[Given problem 1]
In the text on jets and filaments, what sets a filament apart from a jet?
[Given problem 2]
Reproduce word for word the passage of the text on jets and filaments from "A jet is a rapid, columnar" up to and including "ink jet printer.".
[Given problem 3]
List everyone the text on jets and filaments names as overseeing Siddharth Gadkari's research.

╭─ Document section

A jet is a rapid, columnar stream of liquid that is forced through a small opening, like what happens when you turn the water tap on. A jet does not have a distinct end to it. A filament is similar to a jet, but is much smaller and has a distinct end. Both jets and filaments are found commonly in day to day life, from the aforementioned taps to an ink jet printer.
Generally jets and filaments are not stable, this means that they undergo instability that can change their shape, so when you turn on that tap of water you don’t know exactly where each drop of water will break, land or what size each droplet would be. More viscous (or thicker) liquids tend to be a little more stable. For example, honey is a thicker liquid, so when you pour it you are able to estimate more accurately where it will land. Regardless, fluids of all viscosities are capable of creating jets and filaments.
When an electric field is applied to a jet it can control the way the liquid flows and breaks-up better, this is called an electrified jet. Electrified jets have been exploited in many industrial applications including electrospraying (such as in an ink-jet printer) and electrospinning. Electrospinning is a process that is used to create nanofibres (very fine fibres) that are used in a wide variety of applications from air filtration to artificial organ creation.
Siddharth Gadkari, a graduate research scholar at IITB-Monash Research Academy undertook research on different electrified viscous jet and filament systems. Given the potentially wide application of these systems in various scientific fields, his research has broad application. Overseen by Dr. Rochish Thaokar and Dr. P Sunthar of IIT Bombay, and Dr. Prabhakar Ranganathan and Dr. Ravi Prakash Jagadeeshan of Monash University, Gadkari’s research involved four different theoretical and computational studies.

╰─
╭─ Dataset

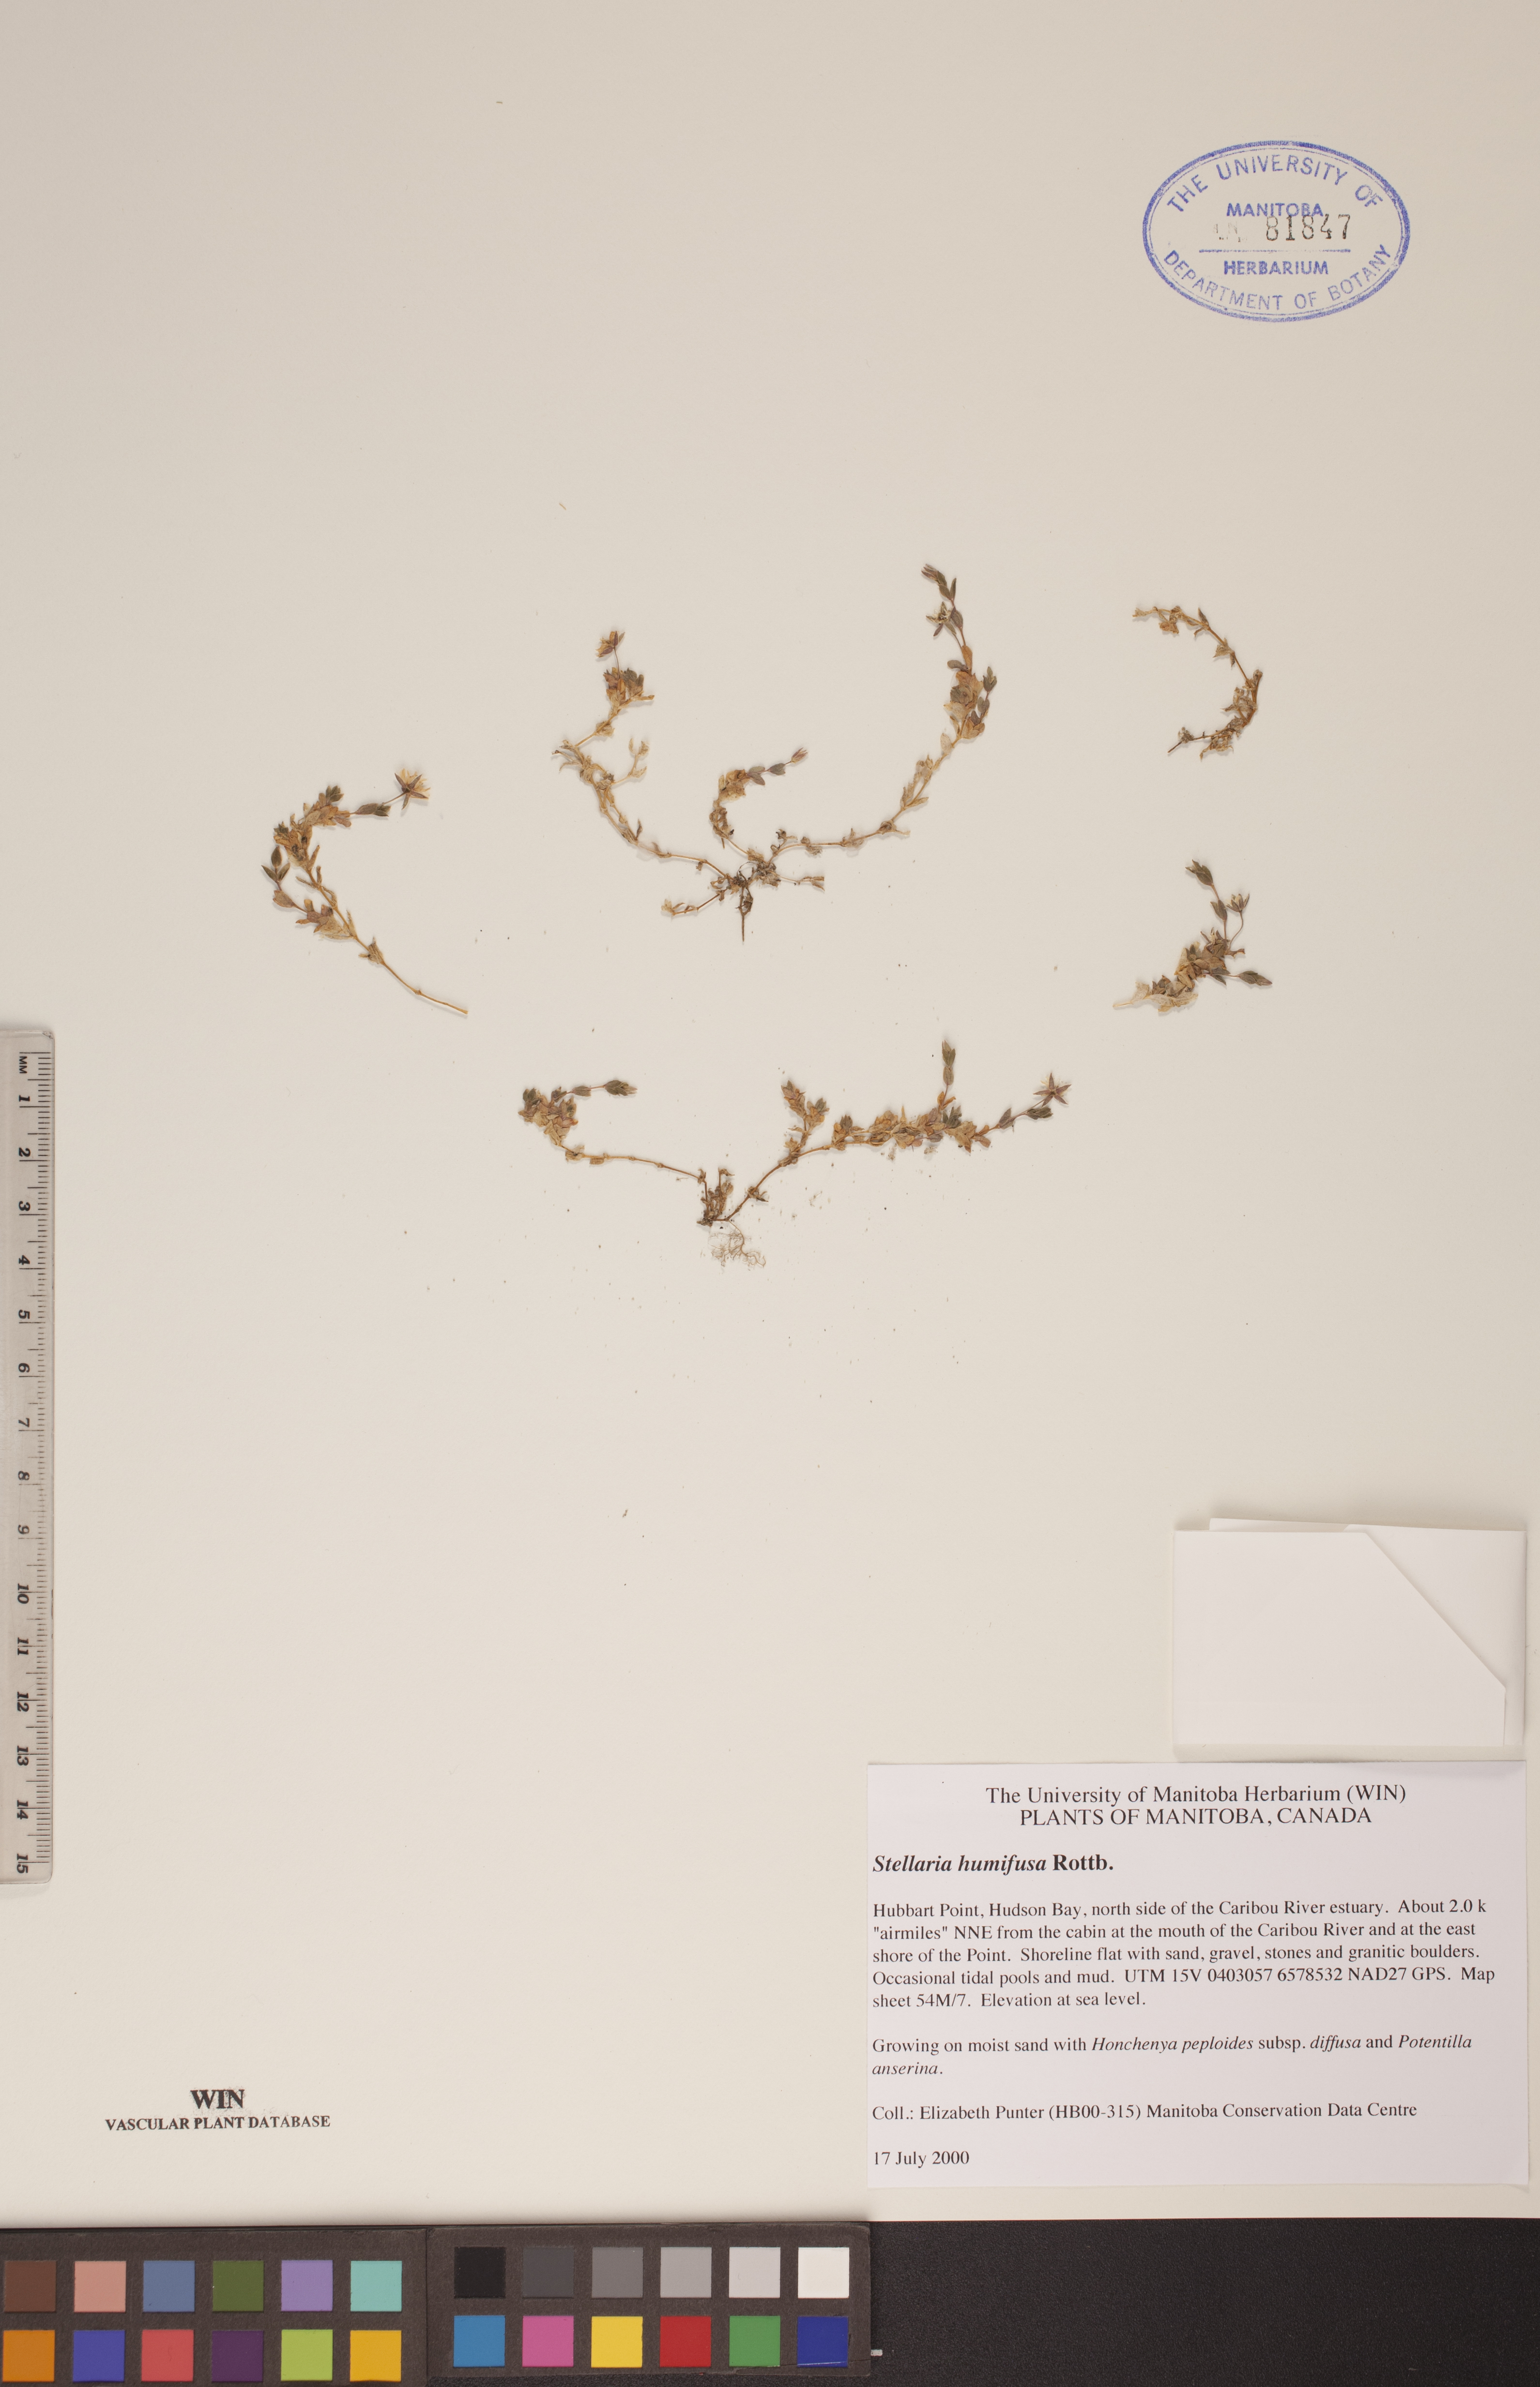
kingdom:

╰─
╭─ Dataset

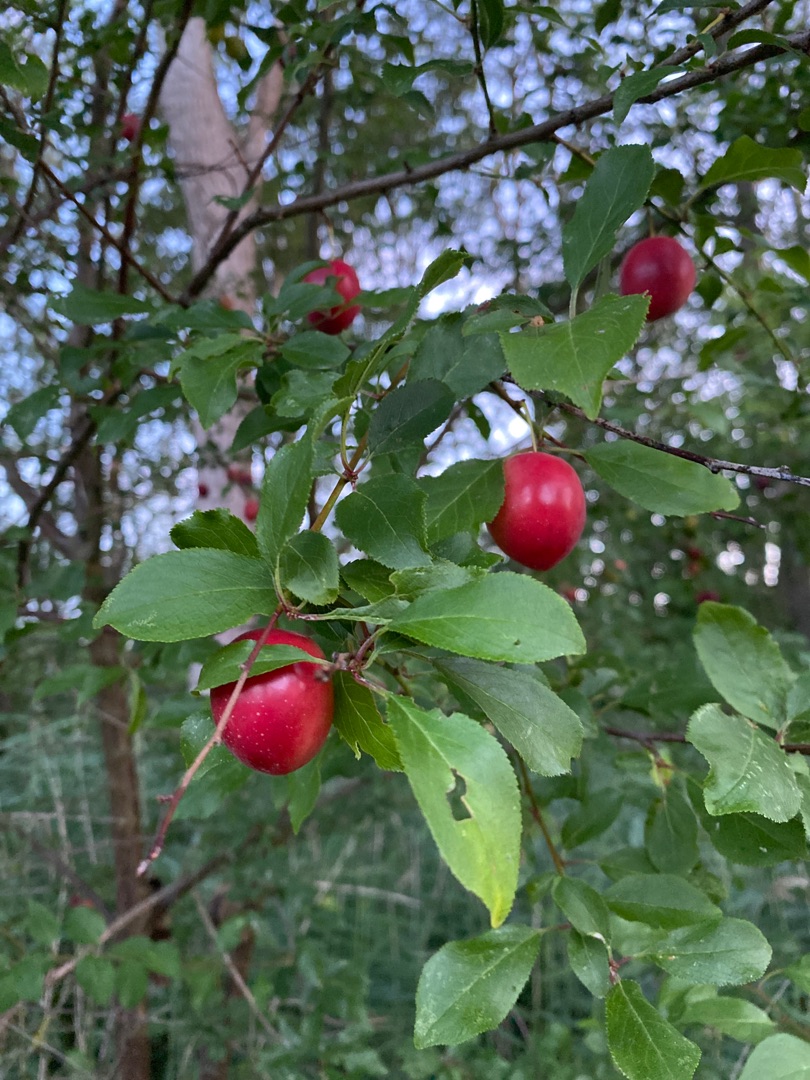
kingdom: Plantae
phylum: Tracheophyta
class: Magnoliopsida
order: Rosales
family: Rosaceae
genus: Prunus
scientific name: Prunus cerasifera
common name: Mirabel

╰─
╭─ Dataset

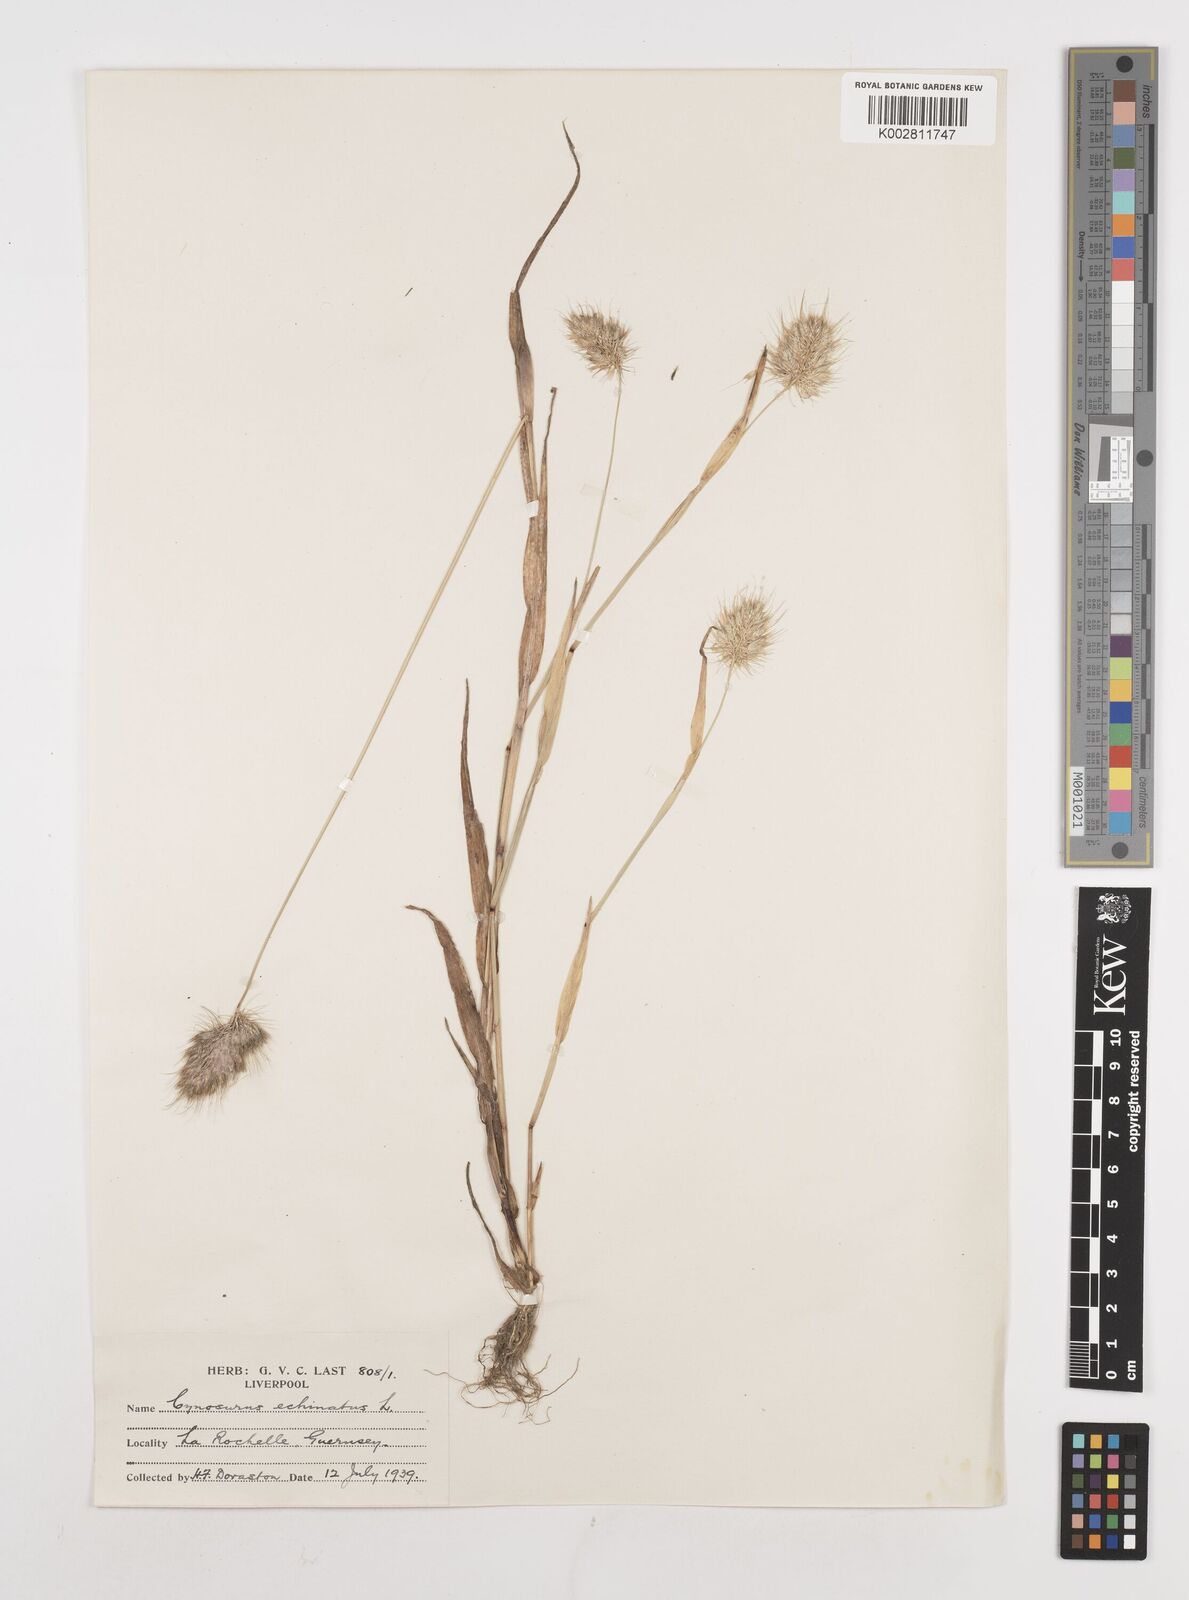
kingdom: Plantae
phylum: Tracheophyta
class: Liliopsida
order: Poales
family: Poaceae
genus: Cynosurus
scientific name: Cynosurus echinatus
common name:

╰─

[Worked solution 1]
A filament is much smaller than a jet and has a distinct end.

[Worked solution 2]
A jet is a rapid, columnar stream of liquid that is forced through a small opening, like what happens when you turn the water tap on. A jet does not have a distinct end to it. A filament is similar to a jet, but is much smaller and has a distinct end. Both jets and filaments are found commonly in day to day life, from the aforementioned taps to an ink jet printer.

[Worked solution 3]
Dr. Rochish Thaokar, Dr. P Sunthar, Dr. Prabhakar Ranganathan, Dr. Ravi Prakash Jagadeeshan